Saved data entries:
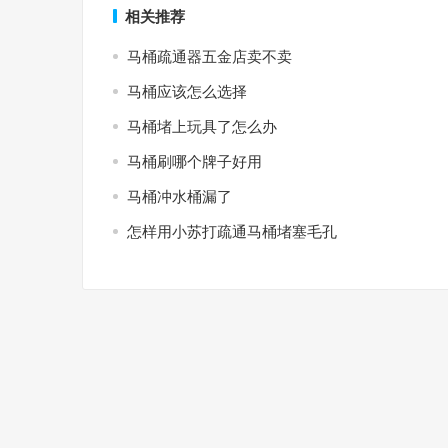
相关推荐
马桶疏通器五金店卖不卖
马桶应该怎么选择
马桶堵上玩具了怎么办
马桶刷哪个牌子好用
马桶冲水桶漏了
怎样用小苏打疏通马桶堵塞毛孔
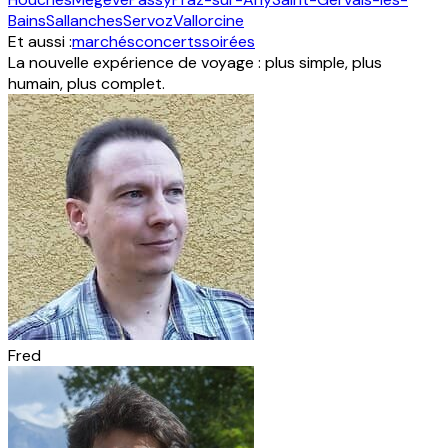
Bains
Sallanches
Servoz
Vallorcine
Et aussi :
marchés
concerts
soirées
La nouvelle expérience de voyage : plus simple, plus
humain, plus complet.
Fred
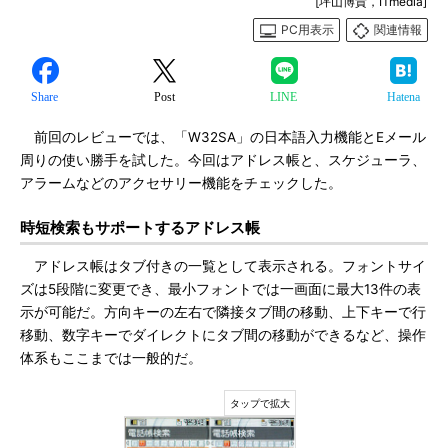
[坪山博貴，ITmedia]
PC用表示
関連情報
Share
Post
LINE
Hatena
前回のレビューでは、「W32SA」の日本語入力機能とEメール
周りの使い勝手を試した。今回はアドレス帳と、スケジューラ、
アラームなどのアクセサリー機能をチェックした。
時短検索もサポートするアドレス帳
アドレス帳はタブ付きの一覧として表示される。フォントサイ
ズは5段階に変更でき、最小フォントでは一画面に最大13件の表
示が可能だ。方向キーの左右で隣接タブ間の移動、上下キーで行
移動、数字キーでダイレクトにタブ間の移動ができるなど、操作
体系もここまでは一般的だ。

> [About this task]: In the listing, rewrite the part that opens with the line containing "[坪山博貴，ITmedia]" and closes with the line containing "示が可能だ。方向キーの左右で隣接タブ間の移動、上下キーで行", swapping "アドレス帳" for "電話帳" and keeping everything else unchanged.

> [Answer box]:
[坪山博貴，ITmedia]
PC用表示
関連情報
Share
Post
LINE
Hatena
前回のレビューでは、「W32SA」の日本語入力機能とEメール
周りの使い勝手を試した。今回は電話帳と、スケジューラ、
アラームなどのアクセサリー機能をチェックした。
時短検索もサポートする電話帳
電話帳はタブ付きの一覧として表示される。フォントサイ
ズは5段階に変更でき、最小フォントでは一画面に最大13件の表
示が可能だ。方向キーの左右で隣接タブ間の移動、上下キーで行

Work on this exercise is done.